_EXTRAIT CITÉ_

/---

Et du coup ça me fait faire des messages ennuyeux, tout cet ennui !

samedi 21 novembre 2009

La bête immonde

Tout à l'heure, alors que j'accompagnais ma plus jeune fille à la gare, la rue s'est remplie de coups de klaxon appuyés, des voitures sont passées avec des gens qui criaient et saluaient assis par la fenêtre ouverte, certains enroulés dans des drapeaux rouges et verts avec un croissant. Au milieu, j'ai vu une voiture couverte de fleurs, il s'agissait d'un mariage.
Et ma première pensée a été de me demander pourquoi ils m'agressaient avec ce bruit et ces drapeaux, comme si cette affirmation d'une identité étrangère un peu bruyante était dirigée contre ceux qui n'avaient pas le même drapeau.
Et ma deuxième pensée a été de me dire que j'avais juste à partager leur joie et à répondre à leurs saluts, que rien n'était hostile dans tout ça et que ce serait bien d'être heureux ensemble.

\---

_TRAVAIL DEMANDÉ_
Reproduis mot pour mot la partie de l'extrait qui s'ouvre sur les mots contenant « Et du coup ça » et se termine par « d'être heureux ensemble. ».

_DONNÉES FOURNIES_
/---

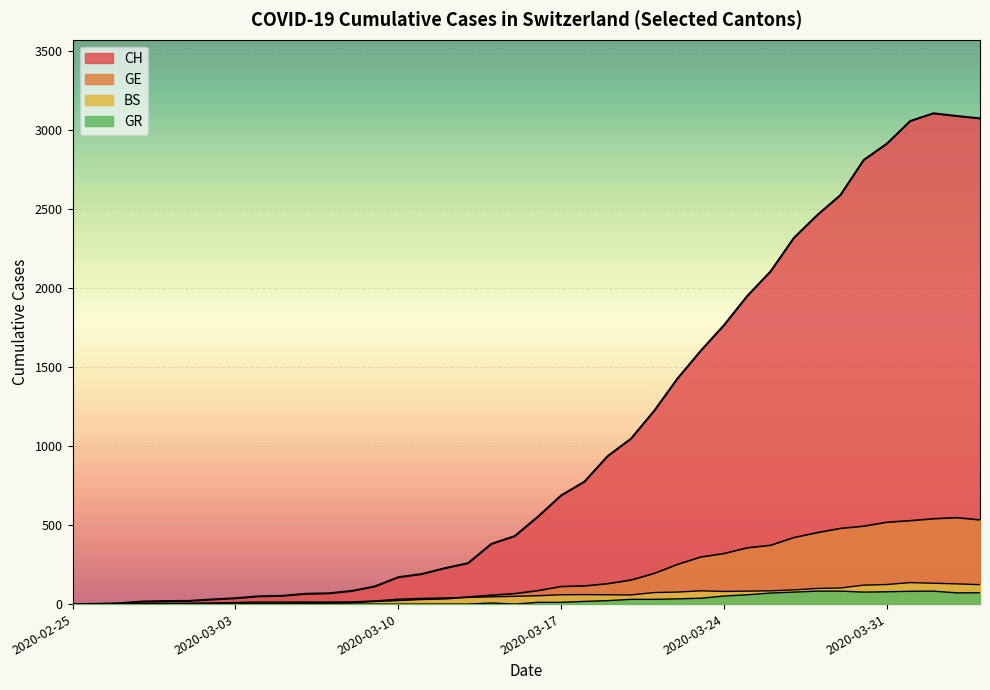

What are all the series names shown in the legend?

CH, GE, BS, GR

\---
/---

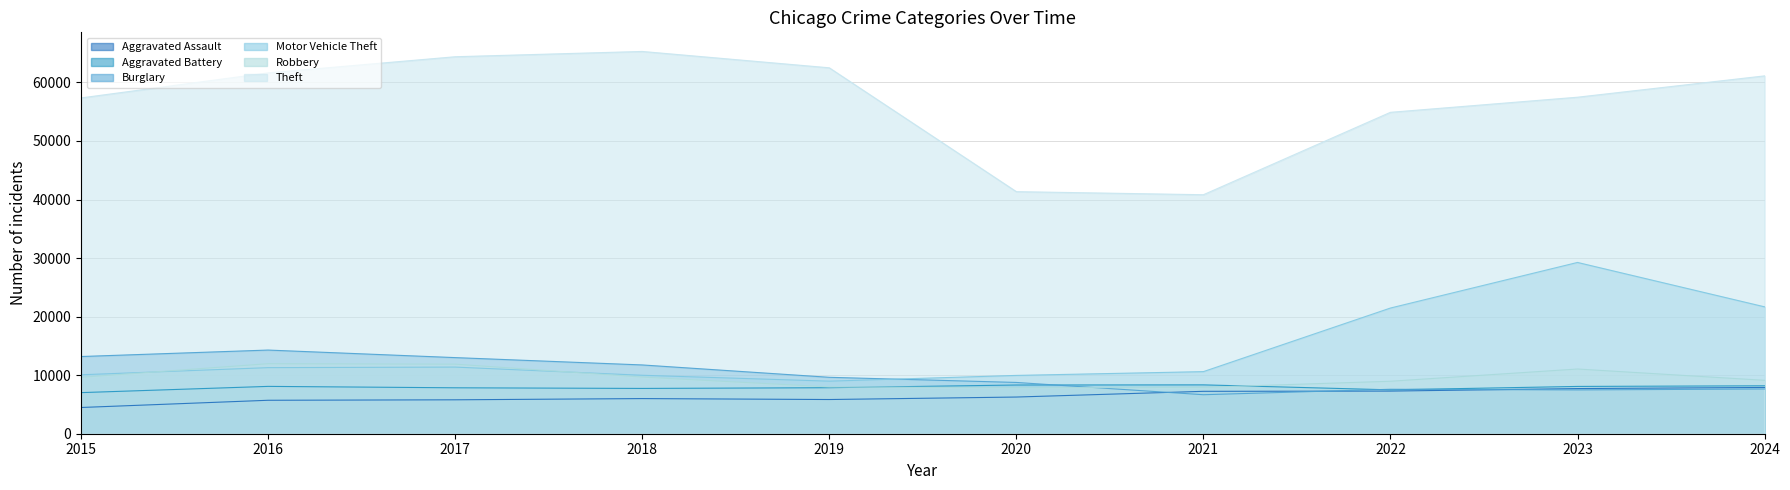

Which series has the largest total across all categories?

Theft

\---

_RÉPONSE À L'EXERCICE_
Et du coup ça me fait faire des messages ennuyeux, tout cet ennui !

samedi 21 novembre 2009

La bête immonde

Tout à l'heure, alors que j'accompagnais ma plus jeune fille à la gare, la rue s'est remplie de coups de klaxon appuyés, des voitures sont passées avec des gens qui criaient et saluaient assis par la fenêtre ouverte, certains enroulés dans des drapeaux rouges et verts avec un croissant. Au milieu, j'ai vu une voiture couverte de fleurs, il s'agissait d'un mariage.
Et ma première pensée a été de me demander pourquoi ils m'agressaient avec ce bruit et ces drapeaux, comme si cette affirmation d'une identité étrangère un peu bruyante était dirigée contre ceux qui n'avaient pas le même drapeau.
Et ma deuxième pensée a été de me dire que j'avais juste à partager leur joie et à répondre à leurs saluts, que rien n'était hostile dans tout ça et que ce serait bien d'être heureux ensemble.